Polls Rebuff Media Pundits: Abortion a Key Political Issue in 2008

National   |   Steven Ertelt   |   Nov 12, 2007   |   9:00AM   |   WASHINGTON, DC

Polls Rebuff Media Pundits: Abortion a Key Political Issue in 2008 Email this article
Printer friendly page

by Deal Hudson
November 12, 2007

LifeNews.com Note: Deal W. Hudson is the director of the Morley Institute for Church & Culture, and is the former publisher and editor of CRISIS Magazine, a Catholic monthly. He is the author of six books and his articles and comments have been published in many newspapers and magazines.

A little-noticed Fox News Channel poll released last week revealed that nearly half of voters — 45 percent — need to know a candidate’s position on abortion before deciding their vote.

The spin put on the poll numbers by the article was that the abortion issue "doesn’t seem to draw as much attention as many think it does," according to John Gorman, Chairman of Opinion Dynamics.

It seems the pundits are preparing the way for a Hillary-Rudy presidential race where the life issues don’t matter anymore. Yesterday, for example, Sen. Chuck Schumer (D-NY), gleefully announced the "end of the Reagan Era."

But prominent religious leaders, Catholic and Evangelical, think otherwise.
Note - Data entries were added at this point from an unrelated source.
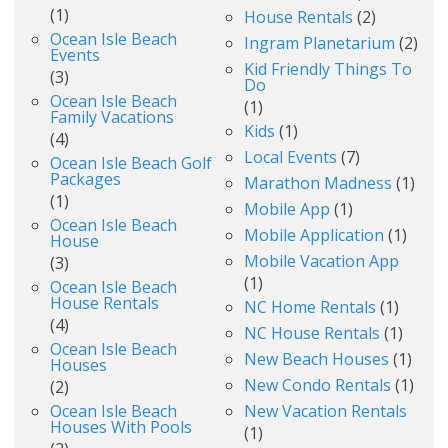
(1)
House Rentals
(2)
Ocean Isle Beach
Ingram Planetarium
(2)
Events
Kid Friendly Things To
(3)
Do
Ocean Isle Beach
(1)
Family Vacations
Kids
(1)
(4)
Local Events
(7)
Ocean Isle Beach Golf
Packages
Marathon Madness
(1)
(1)
Mobile App
(1)
Ocean Isle Beach
Mobile Application
(1)
House
Mobile Vacation App
(3)
(1)
Ocean Isle Beach
House Rentals
NC Home Rentals
(1)
(4)
NC House Rentals
(1)
Ocean Isle Beach
New Beach Houses
(1)
Houses
New Condo Rentals
(1)
(2)
Ocean Isle Beach
New Vacation Rentals
Houses With Pools
(1)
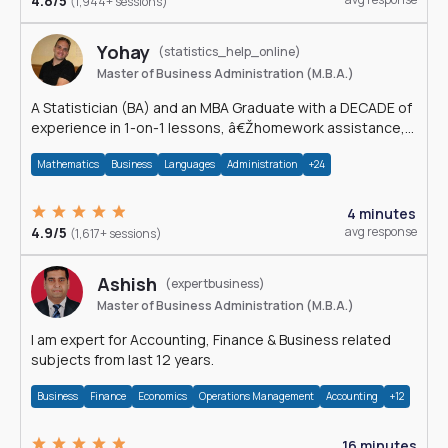
4.8/5
(1,944+ sessions)
Yohay
(statistics_help_online)
Master of Business Administration (M.B.A.)
A Statistician (BA) and an MBA Graduate with a DECADE of
experience in 1-on-1 lessons, â€Žhomework assistance,
Data analyses and much more.
Mathematics
Business
Languages
Administration
+24
4 minutes
4.9/5
avg response
(1,617+ sessions)
Ashish
(expertbusiness)
Master of Business Administration (M.B.A.)
I am expert for Accounting, Finance & Business related
subjects from last 12 years.
Business
Finance
Economics
Operations Management
Accounting
+12
16 minutes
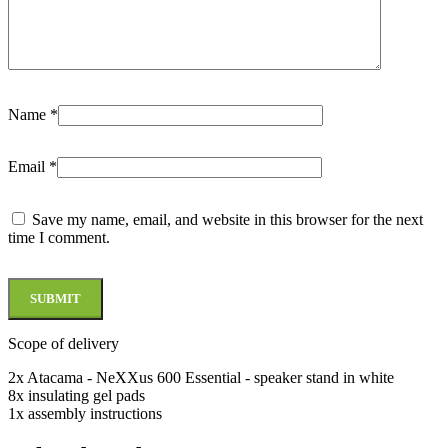
Name
*
Email
*
Save my name, email, and website in this browser for the next
time I comment.
Scope of delivery
2x Atacama - NeXXus 600 Essential - speaker stand in white
8x insulating gel pads
1x assembly instructions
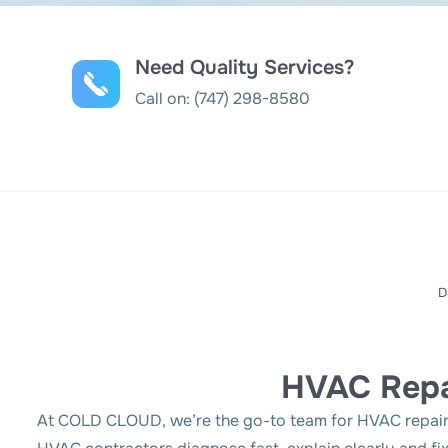
Need Quality Services?
Call on:
(747) 298-8580
D
HVAC Repa
At COLD CLOUD, we’re the go-to team for HVAC repair i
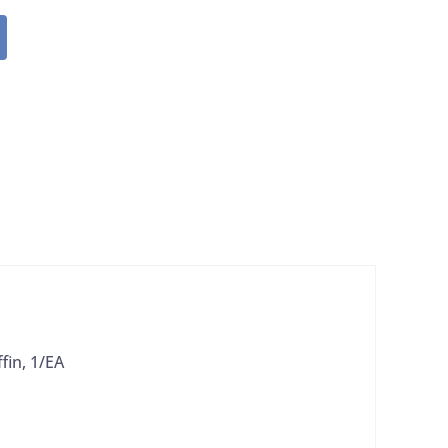
in, 1/EA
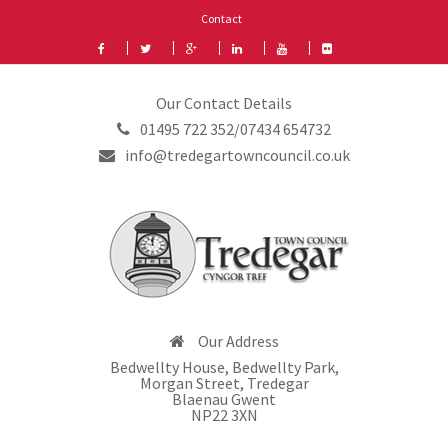
Contact
Our Contact Details
01495 722 352/07434 654732
info@tredegartowncouncil.co.uk
Our Address
Bedwellty House, Bedwellty Park,
Morgan Street, Tredegar
Blaenau Gwent
NP22 3XN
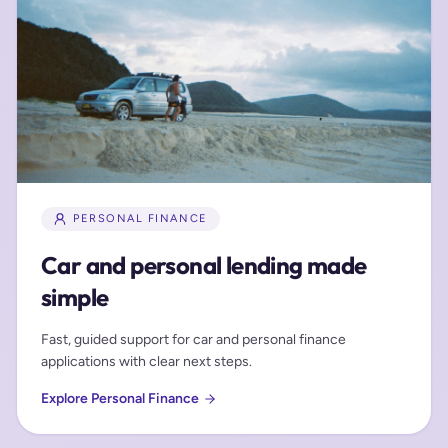
PERSONAL FINANCE
Car and personal lending made
simple
Fast, guided support for car and personal finance
applications with clear next steps.
Explore Personal Finance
Former Sen. Rick Santorum told me that "abortion continues to be an issue that shakes the conscience of our society. For those who vote on the issue equivocation is not acceptable."

Bill Donohue, president of the Catholic League for Civil and Human Rights told me:

“The poll results demonstrate that abortion is anything but a side issue. The American people may be conflicted on the subject — they want abortion to be legal but limited (limited in both time and purpose) — but it is precisely their own uneasiness with this issue that drives them to demand that candidates for public office square with them about their own positions. In other words, the public is looking for clarity on this issue from their would-be leaders.”

In sum, abortion may not be highly valued when measured against other issues, such as the war in Iraq, but it is the qualifying issue. For nearly half the electorate, how a candidate thinks about abortion is what qualifies him or her for their support.

The poll showed that 56 percent of self-identified pro-lifers qualify candidates this way, as do 41 percent of pro-choice voters.

Pro-life Democrat Mark Stricherz, author of the recent Why the Democrats Are Blue: Secular Liberalism and the Decline of the People’s Party (Encounter Books, 2007), puts it this way: "Our media elites say that Americans don’t care about abortion. But as this poll shows, Americans do care. In fact, enough of them care so much about it that they cost Al Gore and John Kerry the presidency, as the Democratic Party’s own pollsters — such as Stanley Greenberg — confirm."

The level of concern about abortion and other life issues is the legacy of the religious conservative entry into American politics that began with the election of Reagan in 1980. This concern has been thrown into temporary disarray by the lack of a galvanizing pro-life presidential candidate.